Friedman v. Baxley

On Motion for Rehearing.

In a motion for rehearing, counsel for the plaintiff in error make the contention that the judgment of this court dismissing the writ of error was predicated on the arrangement of the documents sent up as constituting the bill of exceptions, that this arrangement was the act of the clerk of the court, and that the plaintiff in error ought not to be penalized for an error in the performance of a ministerial act on the part of the clerk of the court.
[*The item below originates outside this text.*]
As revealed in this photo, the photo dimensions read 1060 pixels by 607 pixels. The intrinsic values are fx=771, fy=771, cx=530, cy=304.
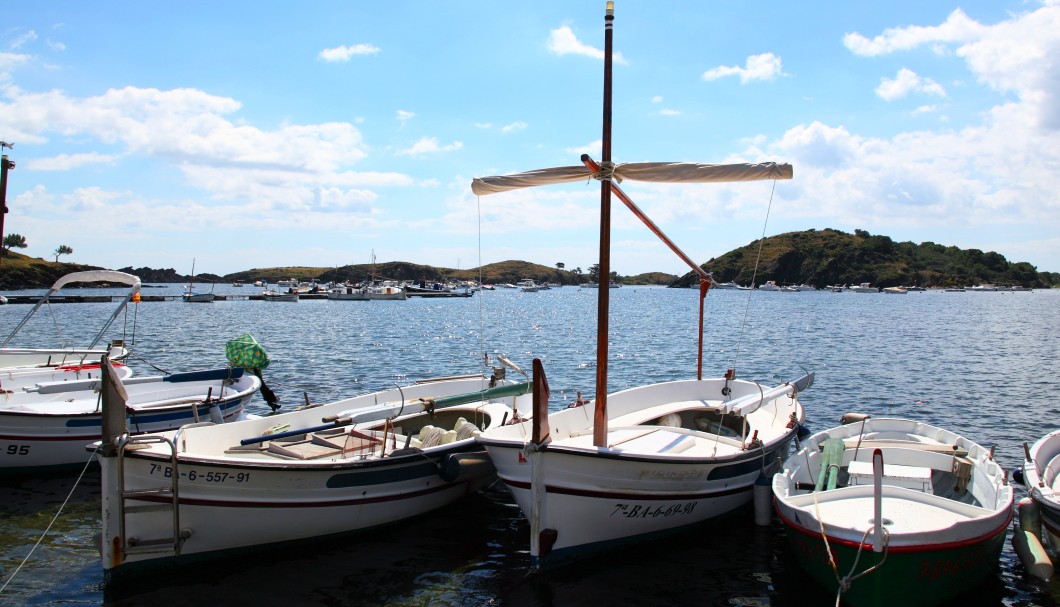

From the facts set forth in the original opinion, it is apparent that what happened in this case was that counsel for the plaintiff in error tendered to the trial judge a bill of exceptions, that the judge returned it with his objections, that counsel prepared an amendment to the original bill and then when he submitted that amendment the judge certified that paper instead of the original bill.

The law places on counsel for the plaintiff in error the duty of seeing that his bill of exceptions is in proper form before he tenders it to the trial judge for his signature. It is not the clerk’s duty to arrange the papers or to make up the bill of *245exceptions, but only to certify and transmit the document as submitted to him. If the bill of exceptions was not in proper form when transmitted to this court, it was not the clerk’s fault. The law, as embodied in Code Ch. 6-9, contemplates that when a trial judge returns a bill of exceptions with his objections, counsel should (except in those cases where he desires to mandamus the judge to sign it as originally tendered) redraft the document and resubmit it to the court as a single unified document.

Accordingly, the motion for a rehearing is denied.